The spleen is the largest unit of the mononuclear phagocyte system. The monocyte is formed in the bone marrow and transported by the blood; it migrates into the tissues, where it transforms into a histiocyte or a macrophage.
Macrophages are diffusely scattered in the connective tissue and in liver (Kupffer cells), spleen and lymph nodes (sinus histiocytes), lungs (alveolar macrophages), and central nervous system (microglia). The half-life of blood monocytes is about 1 day, whereas the life span of tissue macrophages is several months or years. The mononuclear phagocyte system is part of both humoral and cell-mediated immunity. The mononuclear phagocyte system has an important role in defense against microorganisms, including mycobacteria, fungi, bacteria, protozoa, and viruses.
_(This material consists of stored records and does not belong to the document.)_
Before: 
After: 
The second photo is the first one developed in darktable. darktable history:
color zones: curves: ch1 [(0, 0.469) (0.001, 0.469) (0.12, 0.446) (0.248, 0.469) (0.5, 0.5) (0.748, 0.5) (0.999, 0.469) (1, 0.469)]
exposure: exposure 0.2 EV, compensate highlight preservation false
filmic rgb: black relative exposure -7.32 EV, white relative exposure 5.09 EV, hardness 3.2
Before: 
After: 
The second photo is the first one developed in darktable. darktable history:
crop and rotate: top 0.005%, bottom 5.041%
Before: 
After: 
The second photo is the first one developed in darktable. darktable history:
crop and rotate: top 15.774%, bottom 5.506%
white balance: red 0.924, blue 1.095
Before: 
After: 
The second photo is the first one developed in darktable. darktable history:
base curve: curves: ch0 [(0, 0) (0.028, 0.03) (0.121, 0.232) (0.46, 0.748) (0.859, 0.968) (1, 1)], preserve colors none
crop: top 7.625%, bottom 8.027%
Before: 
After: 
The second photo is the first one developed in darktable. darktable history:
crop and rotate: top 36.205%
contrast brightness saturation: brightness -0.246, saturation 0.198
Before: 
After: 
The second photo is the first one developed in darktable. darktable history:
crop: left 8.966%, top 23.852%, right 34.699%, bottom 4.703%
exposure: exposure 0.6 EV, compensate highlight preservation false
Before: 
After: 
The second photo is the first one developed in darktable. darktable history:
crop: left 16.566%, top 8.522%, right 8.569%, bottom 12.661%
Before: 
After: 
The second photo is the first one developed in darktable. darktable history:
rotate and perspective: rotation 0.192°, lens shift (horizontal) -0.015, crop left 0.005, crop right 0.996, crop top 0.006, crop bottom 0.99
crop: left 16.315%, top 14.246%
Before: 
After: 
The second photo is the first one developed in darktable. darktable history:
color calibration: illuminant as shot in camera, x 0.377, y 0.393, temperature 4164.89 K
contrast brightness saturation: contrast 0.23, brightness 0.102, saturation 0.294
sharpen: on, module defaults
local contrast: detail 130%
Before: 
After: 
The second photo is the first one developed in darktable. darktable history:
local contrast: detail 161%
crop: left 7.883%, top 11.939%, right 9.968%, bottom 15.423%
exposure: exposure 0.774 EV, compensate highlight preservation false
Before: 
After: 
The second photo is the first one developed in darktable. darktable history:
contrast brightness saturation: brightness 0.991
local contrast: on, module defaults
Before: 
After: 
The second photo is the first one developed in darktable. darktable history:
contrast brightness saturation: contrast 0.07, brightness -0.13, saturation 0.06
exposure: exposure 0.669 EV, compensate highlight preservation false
Macrophages remove senescent erythrocytes, leukocytes, and megakaryocytes by phagocytosis and digestion.
Formation of new red blood cells (RBCs) and white blood cells (WBCs).
Destruction of old RBCs and WBCs
Formation of plasma proteins.
Formation of bile pigments.
Storage of iron. In the liver, Kupffer cells store excess iron from catabolism of heme from the breakdown of red blood cells. In bone marrow and spleen, iron is stored in MPS cells mostly as ferritin; in iron overload states, most of the iron is stored as hemosiderin.